In general, approximately 80 percent of the total RNA is ribosomal RNA and 15 percent is transfer RNA with protein-encoding messenger RNA constituting only a small portion (i.e. 5 percent) of the total RNA. To obtain an overall impression of RNA intactness, it is equally important to evaluate the quality of mRNA as well. By selecting three different sequences, which were classified according to their distance to the poly-A tail of mRNA, we asked to evaluate, which technique was able to conserve a longer fragment of mRNA from poly-A tail (3' to 5'). Our results demonstrated that any-one technique can be selected to isolate RNA either from frozen or fresh lung tissues for those sequences that are close to the poly-A tail of mRNA (<200 bp) and fragments lesser than 700 bp for downstream analysis (Figure 6A &6B).

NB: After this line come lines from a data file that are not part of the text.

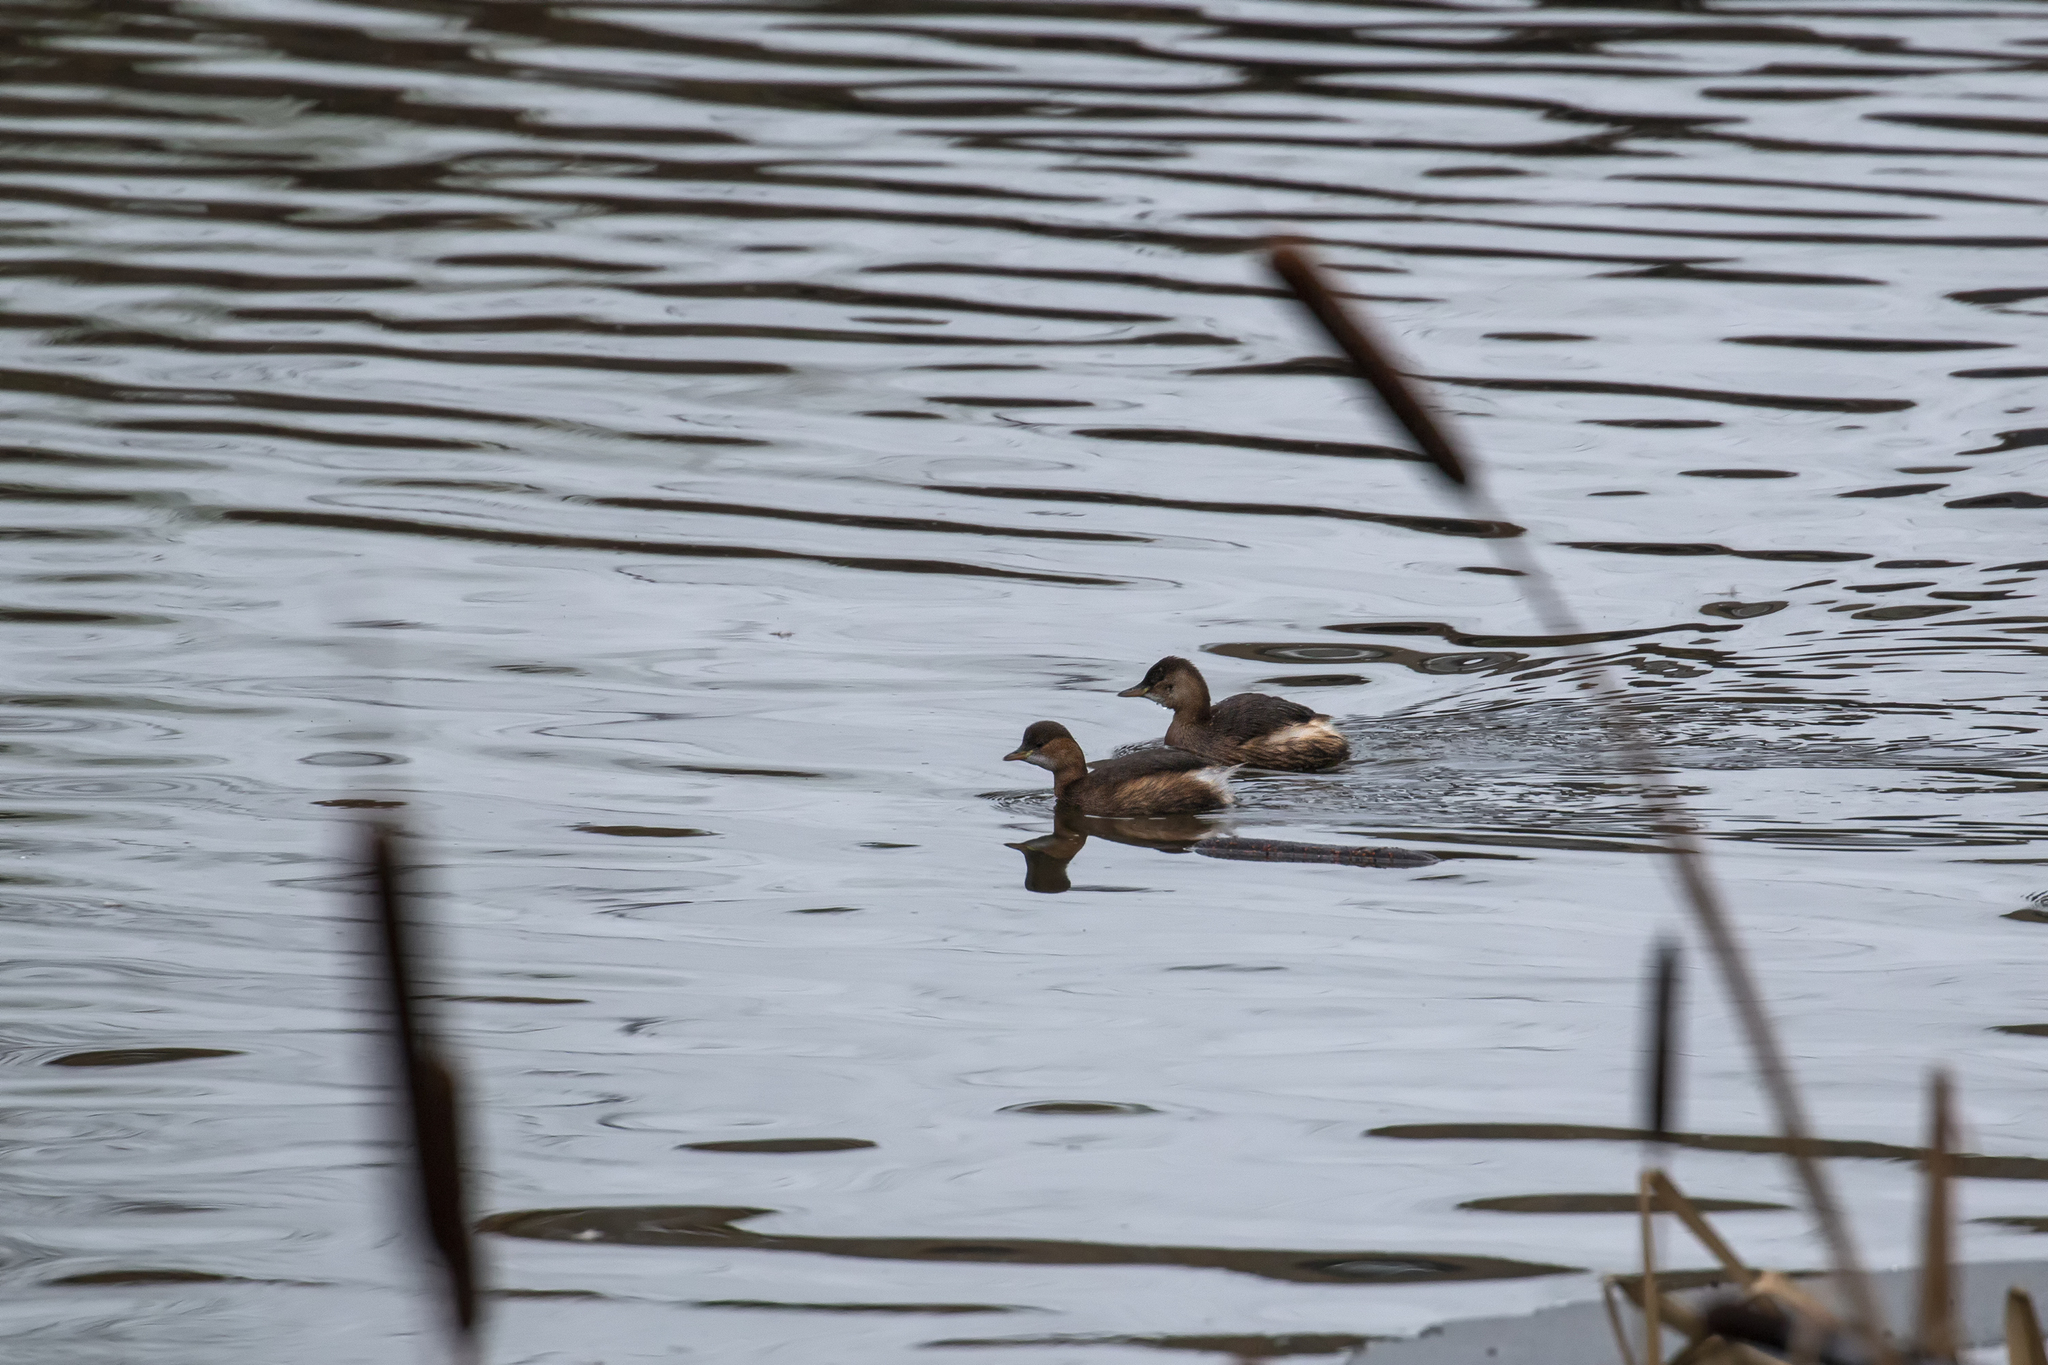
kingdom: Animalia
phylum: Chordata
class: Aves
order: Podicipediformes
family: Podicipedidae
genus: Tachybaptus
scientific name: Tachybaptus ruficollis
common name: Little grebe
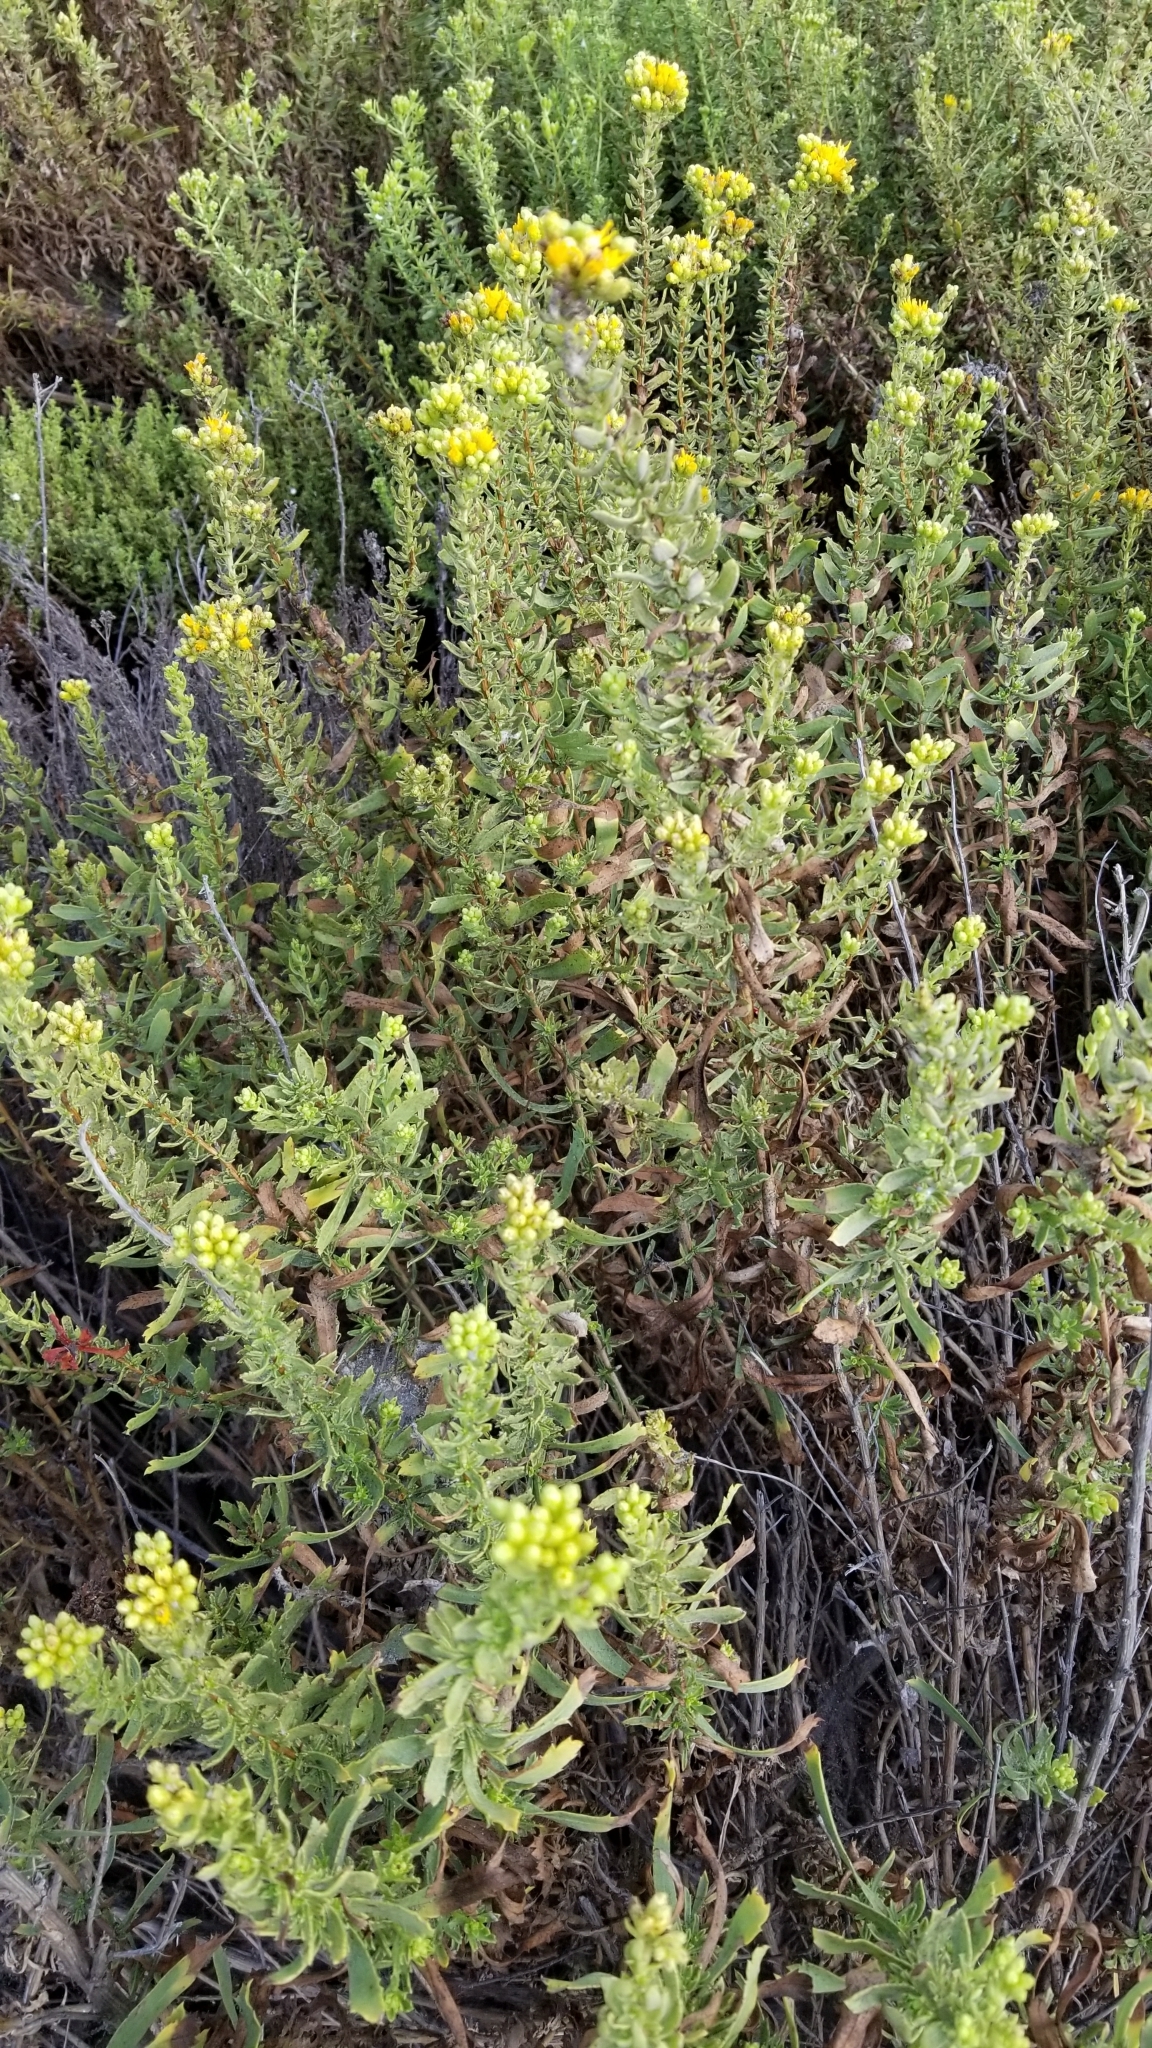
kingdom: Plantae
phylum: Tracheophyta
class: Magnoliopsida
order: Asterales
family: Asteraceae
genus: Isocoma
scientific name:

Notably, the choice of the technique for RNA isolation had a significant impact on the potential to obtain appropriate copy numbers of bigger fragments as was demonstrated for the 1400 bp fragment of PBGD. In this respect, the SGC technique proved to be superior to the GTC technique both in RNA preparations from frozen and fresh lung tissues. The generation of high copy numbers of PBGD in RNA isolated from fresh as well as from frozen tissue suggests that the SGC-based technique is not only compatible with fresh but also with frozen tissues. We suggest that the reason for the superiority of the SGC technique again relates to the selective adsorption to silica-gel membranes and the avoidance of toxic chemicals and long-lasting protocol steps as discussed above.

Conclusion

Comparing the SGC and GTC technique, we conclude that both techniques performed well in terms of total recovery and purity of RNA, isolated from 2.5 yrs old frozen and fresh lung tissues. With respect to RNA intactness, however, the SGC-based technique turned out to be superior to the GTC-based technique because of the conservation of an intact form of ribosomal RNA and conservation not only of short- to medium-sized but also of longer-sized RNA fragments. We may further conclude from our data that long-term storage of frozen lung tissues has only minor effects when compared to fresh lung tissues.